The offense is the big question. The Wolfpack scored 30 runs on 36 hits in 17 innings against Navy, including eight home runs. How can N.C. State get some of that going against Coastal, and not once but twice? There shouldn’t be any mystery about it in this third (and potentially fourth) meeting of the season.
“We know them,” N.C. State coach Elliott Avent said. “They know us.”
The Wolfpack will need to figure it out to repeat its feat of 2012, when N.C. State blew a big lead in its second game to lose to Vanderbilt, beat UNC Wilmington in an elimination game and then beat Vanderbilt twice to advance to a super regional at Florida. That was also the Wolfpack’s last home loss in an NCAA regional.

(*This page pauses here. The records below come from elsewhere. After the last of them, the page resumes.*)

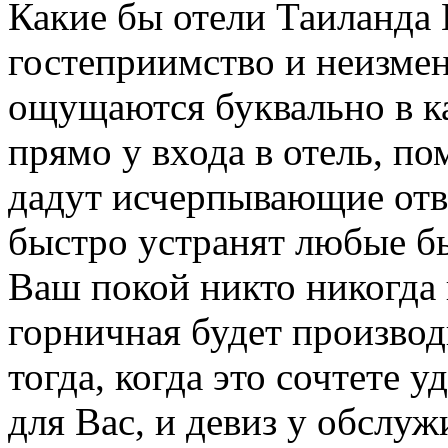
Какие бы отели Таиланда
гостеприимство и неизме
ощущаются буквально в к
прямо у входа в отель, по
дадут исчерпывающие отв
быстро устранят любые б
Ваш покой никто никогда 
горничная будет производ
тогда, когда это сочтете 
для Вас, и девиз у обслу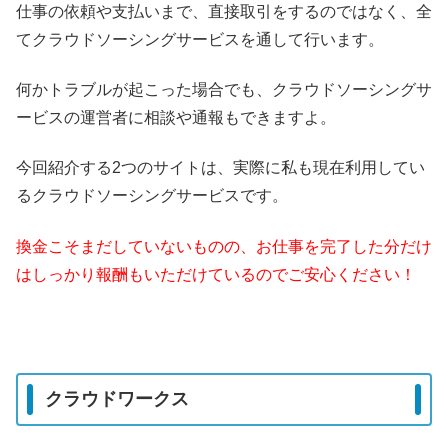
仕事の依頼や支払いまで、直接取引をするのではなく、全
てクラウドソーシングサービスを通して行います。
何かトラブルが起こった場合でも、クラウドソーシングサ
ービスの運営者に相談や通報もできますよ。
今回紹介する2つのサイトは、実際に私も現在利用してい
るクラウドソーシングサービスです。
換金こそまだしていないものの、お仕事を完了した分だけ
はしっかり報酬もいただけているのでご安心ください！
クラウドワークス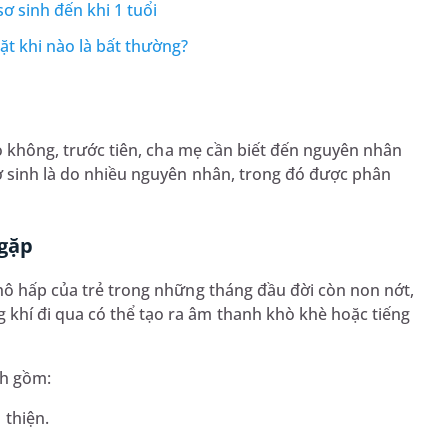
ơ sinh đến khi 1 tuổi
ặt khi nào là bất thường?
 không, trước tiên, cha mẹ cần biết đến nguyên nhân
sơ sinh là do nhiều nguyên nhân, trong đó được phân
 gặp
 hô hấp của trẻ trong những tháng đầu đời còn non nớt,
khí đi qua có thể tạo ra âm thanh khò khè hoặc tiếng
nh gồm:
 thiện.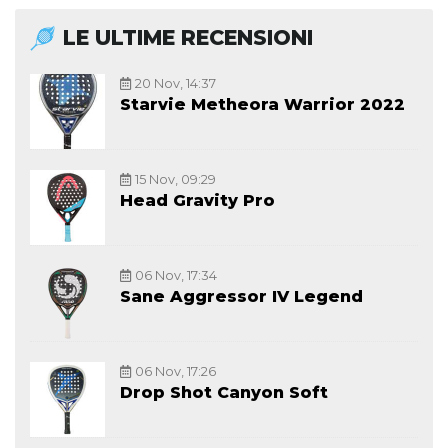
LE ULTIME RECENSIONI
20 Nov, 14:37
Starvie Metheora Warrior 2022
15 Nov, 09:29
Head Gravity Pro
06 Nov, 17:34
Sane Aggressor IV Legend
06 Nov, 17:26
Drop Shot Canyon Soft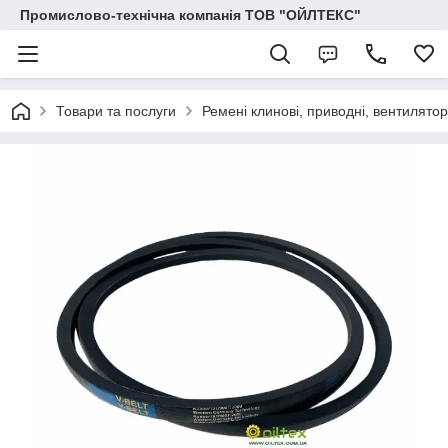
Промислово-технічна компанія ТОВ "ОЙЛТЕКС"
Товари та послуги
Ремені клинові, приводні, вентиляторн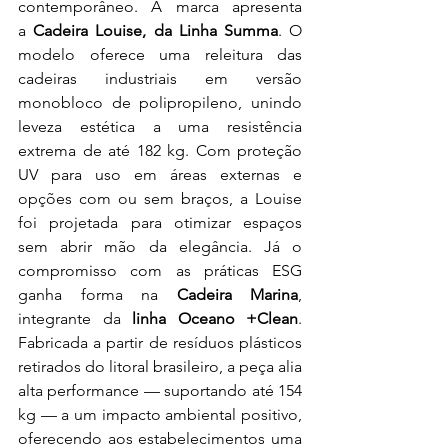
contemporâneo. A marca apresenta 
a
 Cadeira Louise, da Linha Summa
. O 
modelo oferece uma releitura das 
cadeiras industriais em versão 
monobloco de polipropileno, unindo 
leveza estética a uma resistência 
extrema de até 182 kg. Com proteção 
UV para uso em áreas externas e 
opções com ou sem braços, a Louise 
foi projetada para otimizar espaços 
sem abrir mão da elegância. Já o 
compromisso com as práticas ESG 
ganha forma na 
Cadeira Marina
, 
integrante da 
linha Oceano +Clean
. 
Fabricada a partir de resíduos plásticos 
retirados do litoral brasileiro, a peça alia 
alta performance — suportando até 154 
kg — a um impacto ambiental positivo, 
oferecendo aos estabelecimentos uma 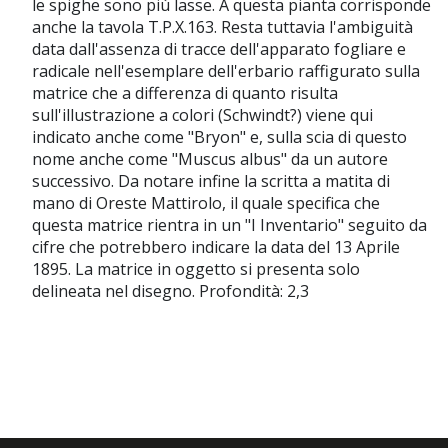
le spighe sono più lasse. A questa pianta corrisponde
anche la tavola T.P.X.163. Resta tuttavia l'ambiguità
data dall'assenza di tracce dell'apparato fogliare e
radicale nell'esemplare dell'erbario raffigurato sulla
matrice che a differenza di quanto risulta
sull'illustrazione a colori (Schwindt?) viene qui
indicato anche come "Bryon" e, sulla scia di questo
nome anche come "Muscus albus" da un autore
successivo. Da notare infine la scritta a matita di
mano di Oreste Mattirolo, il quale specifica che
questa matrice rientra in un "I Inventario" seguito da
cifre che potrebbero indicare la data del 13 Aprile
1895. La matrice in oggetto si presenta solo
delineata nel disegno. Profondità: 2,3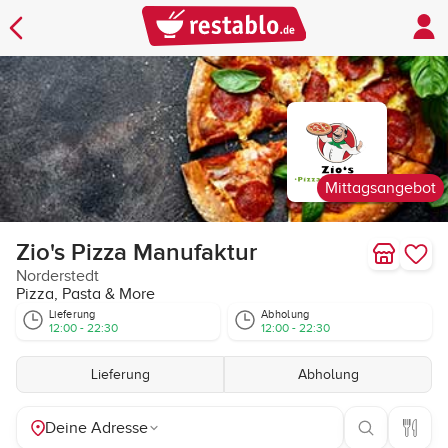
Mittagsangebot
Zio's Pizza Manufaktur
Norderstedt
Pizza, Pasta & More
Lieferung
Abholung
12:00 - 22:30
12:00 - 22:30
Lieferung
Abholung
Deine Adresse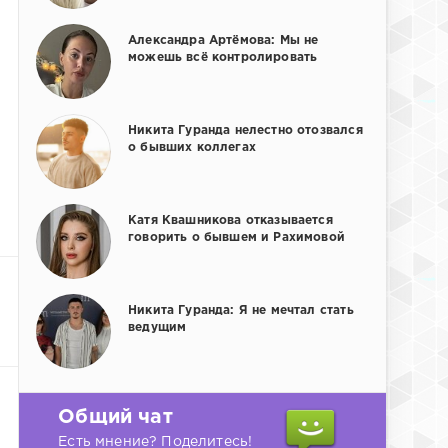
Александра Артёмова: Мы не
можешь всё контролировать
Никита Гуранда нелестно отозвался
о бывших коллегах
Катя Квашникова отказывается
говорить о бывшем и Рахимовой
Никита Гуранда: Я не мечтал стать
ведущим
Общий чат
Есть мнение? Поделитесь!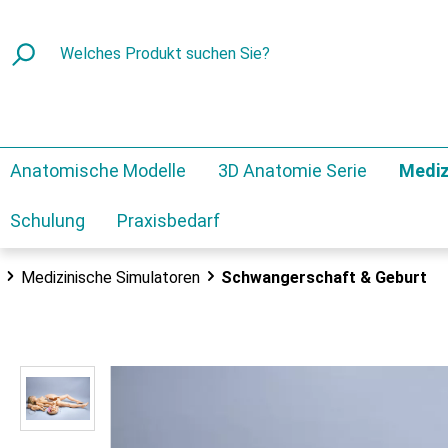
Anatomische Modelle
3D Anatomie Serie
Mediz
Schulung
Praxisbedarf
Medizinische Simulatoren
Schwangerschaft & Geburt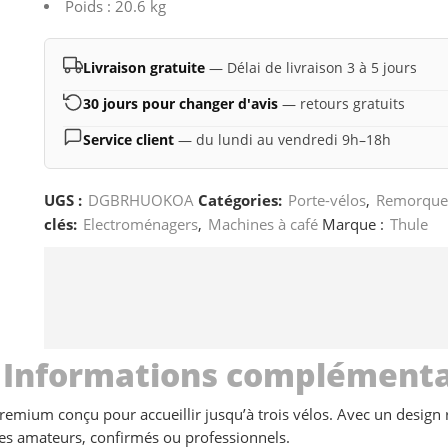
Poids : 20.6 kg
Livraison gratuite
— Délai de livraison 3 à 5 jours
30 jours pour changer d'avis
— retours gratuits
Service client
— du lundi au vendredi 9h–18h
UGS :
DGBRHUOKOA
Catégories:
Porte-vélos
,
Remorque
clés:
Electroménagers
,
Machines à café
Marque :
Thule
Informations complémenta
remium conçu pour accueillir jusqu’à trois vélos. Avec un desig
stes amateurs, confirmés ou professionnels.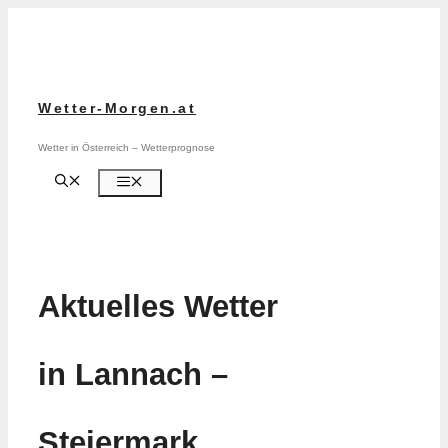
Zum
Inhalt
springen
Wetter-Morgen.at
Wetter in Österreich – Wetterprognose
Menü
Aktuelles Wetter
in Lannach –
Steiermark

“We’ve seen the other side of that, too,” Chance Shepherd said. “We were up 2-0 on TCU last year and they came back and beat us twice. We know it can be done.”
Coastal has thrown both of its aces, and there will be a drop-off to whomever gets the call Monday. But the Chanticleers also spent Sunday afternoon relaxing while N.C. State spent it sizzling in the sun – especially while sitting in Doak Field’s unshaded visiting dugout. (State will be in it again Monday afternoon.)
That’s the advantage Coastal Carolina earned with their win, and N.C. State could have done something about that. There was nothing the Wolfpack could do about the weather, and instead of beating Coastal Carolina twice in two days the Wolfpack is going to have to beat the rested Chanticleers twice Monday.